CPC to Leave Domestic Gasoline, Diesel Prices Unchanged for Next Week
Why It Matters
Holding fuel prices shields Taiwanese consumers and businesses from inflationary spikes, while the loss‑absorption strategy underscores the government’s commitment to price stability amid global oil volatility.
Key Takeaways
- •CPC holds gasoline prices at NT$32.4–NT$35.9 per litre next week
- •Premium diesel stays at NT$31.0 per litre, unchanged
- •CPC absorbs NT$3.6–NT$5.4 per litre losses to curb inflation
- •Over NT$11.5 billion (~$360 million) losses absorbed since February attacks
- •Stronger Taiwan dollar and lower crude cut future loss absorption
Pulse Analysis
CPC Corp.’s decision to freeze domestic fuel prices reflects Taiwan’s broader strategy of using a floating pricing mechanism tied 70 percent to Dubai and 30 percent to Brent crude. By anchoring retail rates to international benchmarks while factoring in the Taiwan dollar’s exchange rate, CPC can react swiftly to shifts in global oil prices. The latest week saw crude dip to $107.44 per barrel and the local currency appreciate to NT$31.655 per USD, creating a window for price stability without further subsidies.

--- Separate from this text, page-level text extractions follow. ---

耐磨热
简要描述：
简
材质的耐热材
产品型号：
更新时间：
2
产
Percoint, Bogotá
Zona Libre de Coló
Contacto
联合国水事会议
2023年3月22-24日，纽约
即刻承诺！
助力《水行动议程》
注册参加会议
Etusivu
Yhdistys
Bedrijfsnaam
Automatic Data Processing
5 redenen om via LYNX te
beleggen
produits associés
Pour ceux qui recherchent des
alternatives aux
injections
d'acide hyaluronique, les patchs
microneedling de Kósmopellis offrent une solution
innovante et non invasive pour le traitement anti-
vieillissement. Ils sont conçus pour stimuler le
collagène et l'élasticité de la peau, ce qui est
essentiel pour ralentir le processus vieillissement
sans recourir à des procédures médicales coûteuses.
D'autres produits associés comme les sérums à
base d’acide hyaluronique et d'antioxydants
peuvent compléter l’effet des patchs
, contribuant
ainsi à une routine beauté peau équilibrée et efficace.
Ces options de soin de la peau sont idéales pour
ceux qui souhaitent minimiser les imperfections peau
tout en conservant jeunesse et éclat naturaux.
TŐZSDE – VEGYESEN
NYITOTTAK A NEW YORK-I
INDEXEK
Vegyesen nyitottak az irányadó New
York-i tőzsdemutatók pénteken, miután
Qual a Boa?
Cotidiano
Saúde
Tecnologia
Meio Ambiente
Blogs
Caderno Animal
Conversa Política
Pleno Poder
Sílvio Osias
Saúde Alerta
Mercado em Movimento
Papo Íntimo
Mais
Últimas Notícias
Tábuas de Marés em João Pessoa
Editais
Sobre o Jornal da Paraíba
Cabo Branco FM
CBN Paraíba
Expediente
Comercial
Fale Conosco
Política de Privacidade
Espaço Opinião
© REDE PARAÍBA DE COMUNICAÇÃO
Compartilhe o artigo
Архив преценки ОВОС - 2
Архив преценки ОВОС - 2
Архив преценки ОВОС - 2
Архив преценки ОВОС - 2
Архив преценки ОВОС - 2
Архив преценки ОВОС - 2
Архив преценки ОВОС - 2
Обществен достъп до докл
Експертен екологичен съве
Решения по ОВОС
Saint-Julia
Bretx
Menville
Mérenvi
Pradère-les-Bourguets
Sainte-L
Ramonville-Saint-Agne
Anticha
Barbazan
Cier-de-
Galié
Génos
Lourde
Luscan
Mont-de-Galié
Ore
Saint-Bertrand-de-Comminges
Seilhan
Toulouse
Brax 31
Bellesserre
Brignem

For consumers and businesses, stable gasoline and diesel costs act as a buffer against the inflationary pressure that higher energy prices typically generate. Taiwan’s fuel prices remain below those of regional peers such as South Korea and Japan, helping to keep transportation and logistics expenses in check. The government’s directive for CPC to absorb losses—NT$3.6 per litre for gasoline and NT$5.4 for diesel—demonstrates a proactive stance to protect household purchasing power and maintain competitive export costs.
Financially, CPC’s loss‑absorption policy has been costly, with cumulative subsidies estimated at NT$11.5 billion (approximately $360 million) since the February escalation in the Middle East. However, the recent decline in crude prices and a stronger New Taiwan dollar reduce the need for further subsidies, allowing CPC to narrow its fiscal gap. Looking ahead, sustained volatility in the Middle East and potential currency fluctuations will dictate whether CPC can continue to shield the market or if price adjustments become inevitable, a scenario that will closely watch both domestic inflation trends and the global oil supply outlook.